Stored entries

======

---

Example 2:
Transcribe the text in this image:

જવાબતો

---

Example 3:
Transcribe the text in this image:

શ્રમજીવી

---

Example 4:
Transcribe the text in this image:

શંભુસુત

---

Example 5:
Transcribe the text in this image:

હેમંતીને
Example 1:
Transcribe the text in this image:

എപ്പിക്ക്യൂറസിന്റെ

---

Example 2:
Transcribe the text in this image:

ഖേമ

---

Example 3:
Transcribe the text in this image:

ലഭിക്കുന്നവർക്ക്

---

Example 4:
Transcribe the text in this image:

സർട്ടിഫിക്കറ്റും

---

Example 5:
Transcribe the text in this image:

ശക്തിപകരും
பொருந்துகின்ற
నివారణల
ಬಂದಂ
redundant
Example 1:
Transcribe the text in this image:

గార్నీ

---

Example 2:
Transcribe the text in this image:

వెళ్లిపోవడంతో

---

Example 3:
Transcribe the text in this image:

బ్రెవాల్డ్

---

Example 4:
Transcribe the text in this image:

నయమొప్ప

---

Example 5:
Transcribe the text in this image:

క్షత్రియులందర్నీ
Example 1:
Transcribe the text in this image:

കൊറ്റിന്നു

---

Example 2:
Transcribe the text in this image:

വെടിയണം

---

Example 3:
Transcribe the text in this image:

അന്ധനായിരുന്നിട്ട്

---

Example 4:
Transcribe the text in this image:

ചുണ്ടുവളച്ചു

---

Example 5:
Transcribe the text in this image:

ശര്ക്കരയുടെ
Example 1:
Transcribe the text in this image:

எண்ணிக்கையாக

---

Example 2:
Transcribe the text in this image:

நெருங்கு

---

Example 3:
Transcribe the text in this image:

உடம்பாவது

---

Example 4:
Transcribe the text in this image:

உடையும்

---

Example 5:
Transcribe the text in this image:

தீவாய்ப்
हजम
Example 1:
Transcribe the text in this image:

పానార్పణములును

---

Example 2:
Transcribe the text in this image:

======

[WHAT THE EXERCISE ASKS]: All records are to be written out exactly.

[ANSWER SPACE]:
---

Example 2:
Transcribe the text in this image:

જવાબતો

---

Example 3:
Transcribe the text in this image:

શ્રમજીવી

---

Example 4:
Transcribe the text in this image:

શંભુસુત

---

Example 5:
Transcribe the text in this image:

હેમંતીને
Example 1:
Transcribe the text in this image:

എപ്പിക്ക്യൂറസിന്റെ

---

Example 2:
Transcribe the text in this image:

ഖേമ

---

Example 3:
Transcribe the text in this image:

ലഭിക്കുന്നവർക്ക്

---

Example 4:
Transcribe the text in this image:

സർട്ടിഫിക്കറ്റും

---

Example 5:
Transcribe the text in this image:

ശക്തിപകരും
பொருந்துகின்ற
నివారణల
ಬಂದಂ
redundant
Example 1:
Transcribe the text in this image:

గార్నీ

---

Example 2:
Transcribe the text in this image:

వెళ్లిపోవడంతో

---

Example 3:
Transcribe the text in this image:

బ్రెవాల్డ్

---

Example 4:
Transcribe the text in this image:

నయమొప్ప

---

Example 5:
Transcribe the text in this image:

క్షత్రియులందర్నీ
Example 1:
Transcribe the text in this image:

കൊറ്റിന്നു

---

Example 2:
Transcribe the text in this image:

വെടിയണം

---

Example 3:
Transcribe the text in this image:

അന്ധനായിരുന്നിട്ട്

---

Example 4:
Transcribe the text in this image:

ചുണ്ടുവളച്ചു

---

Example 5:
Transcribe the text in this image:

ശര്ക്കരയുടെ
Example 1:
Transcribe the text in this image:

எண்ணிக்கையாக

---

Example 2:
Transcribe the text in this image:

நெருங்கு

---

Example 3:
Transcribe the text in this image:

உடம்பாவது

---

Example 4:
Transcribe the text in this image:

உடையும்

---

Example 5:
Transcribe the text in this image:

தீவாய்ப்
हजम
Example 1:
Transcribe the text in this image:

పానార్పణములును

---

Example 2:
Transcribe the text in this image:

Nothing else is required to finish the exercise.